• [EXTRAIT DU DOCUMENT]:
Des archives qui concernent donc la communauté juive au Maroc, qui relèvent d'une importance particulière pour le directeur des Archives du Maroc, Jamaâ Baida, qui relève que les "collections souffrent de grosses lacunes en ce qui concerne la mémoire du judaïsme marocain".

Pour le HuffPost Maroc, Jamaâ Baida revient sur le partenariat franco-marocain dans le domaine des archives historiques, sur la nature de ces documents et sur ce qu'ils peuvent nous apprendre sur la communauté juive au Maroc:

HuffPost Maroc: Que représente pour le Maroc le retour de ces documents?

Jamaâ Baida: Pour apprécier à sa juste valeur ce que représente la domiciliation de ces documents aux Archives du Maroc, il faut rappeler que de très nombreux chercheurs universitaires marocains se saignent aux quatre veines pour les localiser à l’étranger et se déplacer à leurs frais pour les consulter dans des centres d’archives à Paris ou à Nantes. C’est donc leur rendre un grand service que de leur épargner des voyages onéreux dont ils n’ont pas toujours les moyens. Par ailleurs, cette opération de réappropriation de certaines archives intéressant l’histoire du Maroc, qui est simplement l’application de la loi relative aux archives (loi du 30 novembre 2007) qui stipule que l’établissement Archives du Maroc "est chargé de collecter, traiter, conserver et communiquer les sources archivistique se rapportant au Maroc et qui se trouvent à l’étranger".

Y a-t-il encore des archives en France qui devraient être remises au Maroc?

• [DONNÉES FOURNIES]:
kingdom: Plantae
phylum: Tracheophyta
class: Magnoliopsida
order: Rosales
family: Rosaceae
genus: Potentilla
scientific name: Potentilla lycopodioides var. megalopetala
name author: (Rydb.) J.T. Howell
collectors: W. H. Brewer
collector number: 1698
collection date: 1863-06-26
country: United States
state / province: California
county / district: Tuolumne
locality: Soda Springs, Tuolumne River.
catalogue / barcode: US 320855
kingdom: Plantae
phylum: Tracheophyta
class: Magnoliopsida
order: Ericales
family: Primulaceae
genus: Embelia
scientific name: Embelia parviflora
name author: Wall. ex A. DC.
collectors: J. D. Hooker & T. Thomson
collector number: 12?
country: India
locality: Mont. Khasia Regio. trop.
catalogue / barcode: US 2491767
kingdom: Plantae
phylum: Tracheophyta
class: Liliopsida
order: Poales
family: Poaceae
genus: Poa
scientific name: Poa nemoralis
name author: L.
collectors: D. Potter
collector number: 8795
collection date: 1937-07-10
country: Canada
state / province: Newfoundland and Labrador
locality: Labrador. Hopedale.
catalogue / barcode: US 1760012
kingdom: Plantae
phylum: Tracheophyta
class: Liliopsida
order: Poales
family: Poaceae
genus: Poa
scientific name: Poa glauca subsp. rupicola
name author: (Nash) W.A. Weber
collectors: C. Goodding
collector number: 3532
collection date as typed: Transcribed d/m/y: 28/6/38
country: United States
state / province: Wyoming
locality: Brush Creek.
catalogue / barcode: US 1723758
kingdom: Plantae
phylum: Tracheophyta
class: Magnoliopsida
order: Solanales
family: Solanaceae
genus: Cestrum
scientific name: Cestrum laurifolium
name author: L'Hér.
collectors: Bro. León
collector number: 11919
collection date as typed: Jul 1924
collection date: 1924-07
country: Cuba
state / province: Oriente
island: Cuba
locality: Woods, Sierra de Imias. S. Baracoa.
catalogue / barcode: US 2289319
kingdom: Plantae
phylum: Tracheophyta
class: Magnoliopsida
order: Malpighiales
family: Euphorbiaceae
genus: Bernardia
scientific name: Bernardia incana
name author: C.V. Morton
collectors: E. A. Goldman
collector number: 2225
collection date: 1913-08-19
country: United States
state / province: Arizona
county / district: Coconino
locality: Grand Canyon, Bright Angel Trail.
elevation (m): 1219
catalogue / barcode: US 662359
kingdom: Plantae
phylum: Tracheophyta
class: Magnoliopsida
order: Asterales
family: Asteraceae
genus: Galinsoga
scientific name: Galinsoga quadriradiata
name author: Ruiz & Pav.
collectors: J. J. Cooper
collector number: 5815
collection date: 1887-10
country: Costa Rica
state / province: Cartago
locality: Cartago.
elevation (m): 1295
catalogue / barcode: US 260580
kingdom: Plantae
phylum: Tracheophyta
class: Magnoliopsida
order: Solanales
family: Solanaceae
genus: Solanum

• [À COMPLÉTER]:
1 > Renvoyez le passage de l'extrait qui commence aux mots "Pour le HuffPost" et s'arrête après "de ces documents?".
2 > D'après la loi citée dans l'extrait, quelles actions l'établissement Archives du Maroc doit-il accomplir sur les sources archivistiques se rapportant au Maroc qui se trouvent à l'étranger ?
Ce matériel provient d'une source distincte de l'extrait.

• [CORRIGÉ DE L'EXERCICE]:
1 >
Pour le HuffPost Maroc, Jamaâ Baida revient sur le partenariat franco-marocain dans le domaine des archives historiques, sur la nature de ces documents et sur ce qu'ils peuvent nous apprendre sur la communauté juive au Maroc:

HuffPost Maroc: Que représente pour le Maroc le retour de ces documents?

2 > Collecter, traiter, conserver et communiquer.